■ Çözülecek Soru:
Aşağıdaki sayfa alıntısına göre şu soruları cevaplayın:
(a) Gerdek sahnesinde canlandırılan kız ve adam kaç yaşındadır?
(b) Konuşan kişinin annesi kaç yaşında evlenmiş ve ilk çocuğunu kaç yaşında doğurmuştur?
(c) Sahneden sonra yapılan bazı yorumlarda hangi söz söylenmiştir?

### Sayfa Alıntısı ###

GERDEK SAHNESİNDE GERÇEKTEN AĞLADIM
– Çok konuşulan gerdek gecesi sahnesinin çekim hikayesini dinlemek isterim sizden…
– Tüm ekip için oldukça zor ve önemli bir sahneydi. Duygu anlamında çok ağırdı. O çekimi yaparken bile yaşıyorsunuz bazı şeyleri. O anı düşünmek zorundasınız en azından. Beni de çok etkiledi tabii. O anda kendiniz olmaktan sıyrılıp, 15 yaşında bir kızın, 70 yaşında bir adamla birlikte olması, onun dokunuşu, o dokunuşun hissettirdikleri gibi içsel konsantrasyonlar sağladığınızda, bunlar gerçekten acı geliyor. Ben de etkilendim, kolay değildi. Benim annem de 15 yaşında evlendi, 16’sında ilk çocuğunu doğurdu. Çok uzak değilim yani o tarz hikayelere. Bazı yorumlar yapılmış o sahneden sonra, ‘Bu kadar da olmaz,’ diye. İnanın tüm bunlar yaşanıyor; ben orada doğmuş, o tarz bir aileden yetişmiş biri olarak biliyorum. Zaten, buna acımadan sebep olanların utanması, hatta kendilerinden nefret etmesi için ‘Bu kadar da olmaz,’ kıvamında yazılıp, çekildi o sahneler. Ama yorumlara bakınca, ‘Tiksindik,’ deyip yine kafa çeviriyoruz. Önyargılarımız bir gün bizim de boğazımıza yapışacak ve sıkacak.
– Annenizle hislerini paylaştınız mı? Rolünüze çalışırken ondan destek aldınız mı?

### Sağlanan Veriler ###

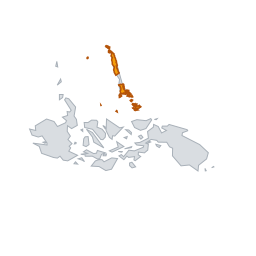 where Palawan sits in Philippines, rotated 118°
{"feature_id": "PHL-2534", "entity_name": "Palawan", "entity_type": "Province", "adm_level": 1, "iso_a3": "PHL", "parent_name": "Philippines", "parent_adm1": "", "projection": "albers", "projection_center": [119.135, 9.647], "detail": "fine", "context": "in_parent", "style": "filled", "palette": "amber", "viewbox_px": 256, "rotation_deg": 118, "n_neighbors": 0, "source": "natural_earth", "source_scale": "10m", "svg_char_len": 9150}
<svg xmlns="http://www.w3.org/2000/svg" viewBox="0 0 256 256"><g transform="rotate(118 128 128)"><path d="M118.4,44.1L127.8,48.2L133.1,46.0L131.8,56.4L136.5,63.4L131.7,75.7L124.9,79.1L125.1,82.5L122.4,87.1L126.3,94.7L125.4,96.8L127.2,102.2L133.0,105.3L132.8,102.4L138.2,100.2L142.2,101.8L144.4,107.5L146.9,106.4L147.2,103.4L153.5,106.3L153.4,107.8L150.2,108.8L153.7,113.7L153.3,115.8L157.9,116.8L156.9,122.9L154.6,121.4L155.4,118.4L147.2,116.8L145.2,111.6L137.9,105.5L136.3,105.8L138.9,112.3L138.0,114.9L135.1,110.7L127.4,105.2L121.9,109.1L115.4,106.0L112.8,107.1L112.5,102.0L116.6,96.0L112.1,92.9L112.1,98.2L110.2,98.6L107.8,94.1L105.6,93.4L101.7,75.0L102.4,74.0L106.6,77.7L109.3,76.8L109.0,56.9L112.1,45.5L118.4,44.1ZM175.8,159.7L185.3,165.8L186.8,170.1L184.8,174.8L187.7,176.2L189.0,179.9L190.9,192.4L185.9,197.7L186.0,204.9L181.0,191.5L179.2,192.5L175.3,200.1L178.1,203.0L179.3,209.4L175.1,214.4L173.5,208.3L169.6,210.9L158.3,204.1L157.0,196.4L159.8,191.0L152.7,185.6L150.4,185.7L149.2,191.0L145.3,187.2L142.0,189.5L141.3,187.0L139.0,186.5L132.9,197.2L130.6,197.0L130.0,194.0L134.1,184.1L142.8,181.2L144.6,177.6L149.5,174.0L155.0,177.5L154.4,182.5L159.5,180.1L162.2,175.1L166.4,175.6L168.1,170.1L171.7,171.4L172.5,169.3L176.3,169.4L175.8,159.7ZM147.9,166.5L143.7,169.3L142.0,165.9L138.1,163.8L135.9,159.3L136.8,157.5L141.8,155.8L141.2,150.3L143.3,145.3L146.8,143.8L150.1,144.7L150.9,146.6L145.8,158.7L147.9,166.5ZM172.1,123.2L176.0,127.6L175.6,135.4L178.9,142.6L172.4,141.4L169.7,138.9L168.2,136.1L169.1,133.3L162.0,128.3L159.9,122.9L172.1,123.2ZM129.4,132.6L141.3,135.9L142.1,138.0L145.5,136.7L145.0,140.0L140.6,146.1L130.1,151.2L131.8,135.4L129.4,132.6ZM84.4,167.0L68.6,178.7L70.3,174.1L94.7,150.9L95.7,144.4L98.9,139.9L98.6,144.7L100.7,150.6L94.3,156.4L89.0,158.3L84.4,167.0ZM109.8,110.9L120.1,111.9L124.2,115.9L124.5,122.4L120.6,127.9L116.5,124.1L113.0,115.4L109.0,112.3L109.8,110.9ZM163.8,139.0L168.4,138.5L169.7,140.6L169.6,146.2L173.0,152.5L171.4,154.0L169.4,151.7L169.9,156.1L166.7,154.4L166.7,146.3L165.0,144.0L162.2,144.5L160.6,136.5L163.8,139.0ZM148.6,164.1L148.7,157.3L156.9,140.0L156.6,151.5L152.7,155.1L148.6,164.1ZM164.4,159.5L158.3,162.0L155.9,161.7L154.3,159.2L161.0,154.6L164.1,156.3L164.4,159.5ZM146.3,122.9L156.8,130.8L156.9,133.7L149.4,127.7L145.4,131.5L146.3,122.9ZM160.5,108.9L158.2,110.2L156.4,108.5L158.7,103.0L161.3,105.7L160.5,108.9ZM135.3,201.8L130.6,204.3L128.9,201.0L131.8,200.0L135.3,201.8ZM103.2,126.9L107.6,127.9L108.7,130.7L104.8,130.7L103.2,126.9ZM129.2,110.4L131.8,111.4L130.4,114.9L128.1,113.2L129.2,110.4ZM118.5,208.6L123.4,210.6L116.4,210.5L118.5,208.6ZM178.6,157.5L176.0,154.9L178.1,150.6L177.9,153.2L178.6,157.5ZM132.3,122.1L130.6,129.3L129.4,126.4L130.4,122.8L132.3,122.1ZM107.1,218.7L107.4,220.8L102.6,222.1L107.1,218.7ZM130.6,91.2L130.4,94.4L129.3,95.8L128.1,90.8L130.6,91.2ZM139.7,147.2L137.6,151.4L137.6,149.0L139.7,147.2ZM105.2,131.9L104.0,134.9L102.9,131.5L105.2,131.9ZM164.2,137.0L162.6,137.1L161.0,134.8L162.9,134.4L164.2,137.0ZM138.2,124.2L138.2,126.9L135.9,124.7L138.2,124.2ZM184.9,158.9L182.5,158.5L183.5,155.5L184.9,158.9ZM143.8,115.9L148.0,121.3L142.7,116.0L143.8,115.9ZM104.8,149.7L102.1,151.2L102.8,148.8L104.8,149.7ZM152.3,166.3L151.8,168.7L150.2,167.5L152.3,166.3ZM152.4,122.4L153.3,125.6L151.3,121.6L152.4,122.4ZM66.7,185.0L65.3,184.9L65.6,182.8L66.7,182.6L66.7,185.0ZM167.3,167.9L165.4,168.1L165.3,166.8L166.3,166.6L167.3,167.9ZM180.5,196.4L179.2,195.0L179.6,193.5L180.5,194.2L180.5,196.4ZM107.3,106.9L108.1,108.7L106.0,106.6L107.3,106.9ZM172.6,155.0L173.3,157.4L171.3,154.5L172.6,155.0ZM129.6,39.6L127.5,41.1L129.0,38.9L129.6,39.6ZM132.5,103.7L129.7,102.4L129.7,101.4L132.5,103.7ZM122.0,33.9L123.8,35.5L121.8,34.4L122.0,33.9Z" fill="#d9dde1" stroke="#a8b0b8" stroke-width="1"/><path d="M87.1,163.5L86.5,164.5L86.0,165.0L85.8,165.6L85.3,166.3L84.4,166.8L83.4,168.0L82.6,168.0L82.0,168.3L81.2,168.3L80.5,168.7L80.3,169.5L80.0,169.8L79.5,171.0L79.0,171.9L77.6,172.6L76.7,173.3L75.6,174.4L75.0,174.5L74.4,174.8L73.4,174.7L73.1,174.8L73.0,175.1L73.0,175.7L72.5,176.4L72.4,176.8L72.2,176.9L71.9,176.8L70.2,177.3L69.9,177.6L69.7,177.9L69.2,178.1L69.0,178.5L68.3,179.1L68.2,179.0L68.2,178.5L68.4,178.0L68.6,177.7L68.6,176.9L68.8,176.8L68.9,176.4L69.3,175.7L69.2,175.5L69.4,175.5L69.5,175.1L70.3,174.3L70.2,174.3L70.4,173.9L70.6,173.7L71.2,173.5L71.4,173.3L72.5,171.7L73.9,170.5L74.3,169.6L75.0,169.3L75.1,169.5L75.3,169.5L75.7,169.3L76.1,168.6L76.0,168.4L77.1,167.7L77.4,167.1L77.5,166.9L78.4,167.0L78.7,166.8L78.7,167.1L78.8,167.3L79.5,166.5L80.5,165.9L80.5,165.3L81.3,164.8L81.6,164.1L82.4,163.5L82.7,163.1L83.1,162.7L83.3,162.4L83.3,162.0L83.5,161.7L83.8,161.7L87.1,163.5ZM91.7,153.3L92.1,153.1L92.1,152.9L92.2,152.6L91.6,152.7L91.5,152.4L91.8,152.0L92.2,151.9L92.7,152.1L92.9,151.6L93.2,151.6L92.9,151.3L92.9,151.1L93.4,150.8L93.3,151.1L93.4,152.0L93.5,152.1L93.8,152.0L94.1,151.6L94.3,151.2L94.6,151.1L94.8,150.8L95.2,150.7L95.4,150.5L95.0,150.1L95.0,149.9L95.3,150.0L95.6,149.9L95.9,149.4L96.3,147.7L96.2,147.5L95.9,147.0L95.7,147.0L95.3,147.0L95.2,146.3L94.7,146.0L95.1,145.5L94.8,145.1L94.9,144.9L94.7,144.8L94.8,144.7L95.0,144.7L95.0,145.0L95.2,144.8L95.3,145.0L95.6,144.9L95.4,145.2L95.6,145.6L95.3,145.6L95.8,145.6L95.8,145.9L96.1,146.4L96.3,146.3L96.3,146.5L96.8,146.8L97.0,147.2L97.6,147.6L97.8,147.6L97.8,147.3L97.5,146.7L97.7,146.3L97.2,145.9L96.6,145.8L96.4,145.6L96.3,145.4L96.5,144.9L96.0,144.9L95.9,144.8L95.9,144.0L96.0,143.7L96.2,144.0L96.5,144.0L96.0,143.2L96.0,142.8L96.1,142.7L96.7,143.3L97.0,143.4L97.2,142.8L97.4,142.4L97.0,141.9L96.8,141.6L97.0,141.6L97.1,141.4L97.3,141.0L97.2,140.1L97.3,139.9L97.5,139.6L97.9,139.3L98.1,138.6L98.3,138.5L98.6,139.6L98.8,139.8L98.9,139.6L99.1,140.1L99.1,140.6L99.0,141.1L98.5,142.5L98.6,142.8L99.1,143.3L99.2,143.8L99.0,144.0L98.6,143.8L98.3,144.4L98.4,145.0L98.3,145.6L98.7,146.4L99.0,146.4L99.5,146.2L99.6,146.3L99.5,146.9L99.6,147.8L99.4,148.4L99.6,148.4L100.3,148.3L100.4,148.6L100.0,148.6L100.1,149.0L100.3,149.1L100.4,149.7L100.5,149.9L101.0,150.2L101.2,150.4L101.0,150.7L100.5,150.9L100.2,151.3L99.1,152.3L98.3,152.3L97.8,152.2L96.4,152.9L95.5,153.8L95.1,154.3L94.9,154.9L94.7,156.1L94.3,156.5L92.9,155.1L93.0,154.5L91.7,153.3ZM109.2,130.4L109.2,130.7L108.9,130.9L108.7,130.9L108.2,130.8L107.8,131.0L107.3,130.7L107.1,130.8L107.1,130.6L106.5,130.5L106.4,130.6L106.5,130.7L106.4,131.2L106.2,131.3L105.8,130.8L105.2,130.9L104.7,130.7L104.3,130.1L103.9,129.7L103.8,129.1L103.3,128.1L103.1,128.4L102.9,128.8L102.7,128.7L103.0,128.3L103.0,127.5L103.7,127.2L103.4,127.2L103.1,127.3L103.1,126.8L103.2,126.6L103.7,126.7L103.9,127.2L104.7,127.4L105.7,128.2L106.2,128.3L105.9,128.4L105.9,128.7L106.2,128.7L107.2,129.4L107.3,129.2L107.6,129.2L107.6,128.0L107.9,128.4L107.9,129.0L108.0,129.1L108.4,129.1L108.5,129.3L108.5,129.2L109.1,129.8L109.1,130.1L108.8,130.4L108.8,130.5L109.0,130.5L109.2,130.4ZM104.7,132.0L105.4,132.5L105.8,132.7L105.3,132.8L105.4,133.1L105.2,133.3L105.5,133.4L105.7,133.6L105.4,134.0L105.6,134.3L105.3,134.7L104.9,135.0L104.5,135.1L104.3,135.3L104.1,135.1L104.1,134.7L104.1,134.3L104.5,134.6L104.4,134.3L104.7,133.9L104.8,133.7L104.7,133.5L104.4,133.5L104.3,133.8L104.2,133.9L103.8,133.8L103.6,133.3L103.4,133.2L103.7,133.0L103.1,132.3L102.8,131.5L103.3,131.6L103.3,131.3L103.5,131.2L103.8,131.4L104.2,131.6L104.2,131.8L105.1,131.8L105.0,132.0L104.7,132.0ZM102.9,148.7L104.7,149.6L104.9,149.8L104.6,149.9L104.7,150.1L104.3,150.2L104.1,150.1L104.0,150.4L103.6,149.9L103.7,150.7L103.6,150.9L103.3,150.9L103.2,151.1L102.4,151.3L102.2,151.3L102.0,151.2L101.9,150.7L101.9,150.2L101.7,150.2L102.1,149.7L102.6,148.8L102.9,148.7ZM66.8,182.7L66.7,183.1L66.9,183.3L66.6,183.6L66.8,184.5L66.7,185.0L66.8,185.2L66.4,185.7L66.0,185.8L66.1,186.1L65.8,186.1L65.6,186.0L65.7,185.8L65.6,185.6L65.1,184.5L65.2,182.7L65.3,182.8L65.5,183.1L65.9,182.7L66.7,182.6L66.8,182.7ZM69.9,179.2L70.3,179.5L70.3,180.3L70.4,180.6L70.2,180.9L70.0,181.0L69.9,180.9L69.5,181.1L69.3,180.8L69.2,180.0L69.4,179.4L69.6,179.3L69.9,179.2ZM103.0,137.2L103.1,137.7L103.0,138.2L102.6,139.0L102.4,138.9L102.6,138.4L102.1,138.3L101.9,138.6L101.6,138.4L101.3,138.3L101.2,138.0L101.2,137.7L101.8,138.2L101.9,137.5L102.3,138.0L102.4,137.8L102.6,138.0L102.7,137.6L102.7,137.4L102.8,137.2L103.0,137.2ZM85.7,196.7L85.6,197.0L85.3,197.1L84.5,197.0L84.4,196.9L84.3,196.5L84.7,196.2L84.9,196.3L85.4,196.1L85.7,196.3L85.8,196.6L85.7,196.7ZM108.4,131.8L108.1,131.9L108.2,132.2L108.1,132.7L108.3,133.2L108.2,133.3L107.3,131.5L108.1,131.3L108.3,131.4L108.4,131.8ZM118.9,145.1L118.9,145.6L118.7,146.1L118.8,146.3L118.1,146.3L117.9,146.2L118.1,145.7L118.8,145.2L118.9,145.1ZM100.0,143.1L100.1,143.5L100.2,143.8L99.9,143.8L99.7,143.9L99.7,143.7L99.3,143.4L99.3,142.7L100.0,143.1ZM68.9,179.4L69.1,179.3L69.2,179.5L68.5,180.0L68.2,180.1L68.1,179.7L68.9,179.0L68.8,179.3L68.9,179.4ZM66.1,182.6L65.8,182.2L65.6,182.1L66.3,181.7L66.5,181.9L66.6,182.4L66.1,182.6ZM99.7,141.4L99.9,141.5L99.9,141.8L99.4,142.2L99.2,142.1L99.2,141.7L99.7,141.4ZM67.7,181.1L68.2,181.2L68.4,181.3L68.4,181.5L68.1,181.5L67.8,181.4L67.7,181.3L67.7,181.1ZM121.0,162.0L120.8,162.5L120.5,162.7L120.7,162.3L120.9,162.2L121.1,161.8L121.0,162.0Z" fill="#f59e0b" stroke="#b45309" stroke-width="1.5"/></g></svg>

###

■ Verilen Yanıt:
(a) Kız 15, adam 70 yaşındadır.
(b) Anne 15 yaşında evlenmiş, ilk çocuğunu 16 yaşında doğurmuştur.
(c) Yorumlarda "Bu kadar da olmaz" denmiştir.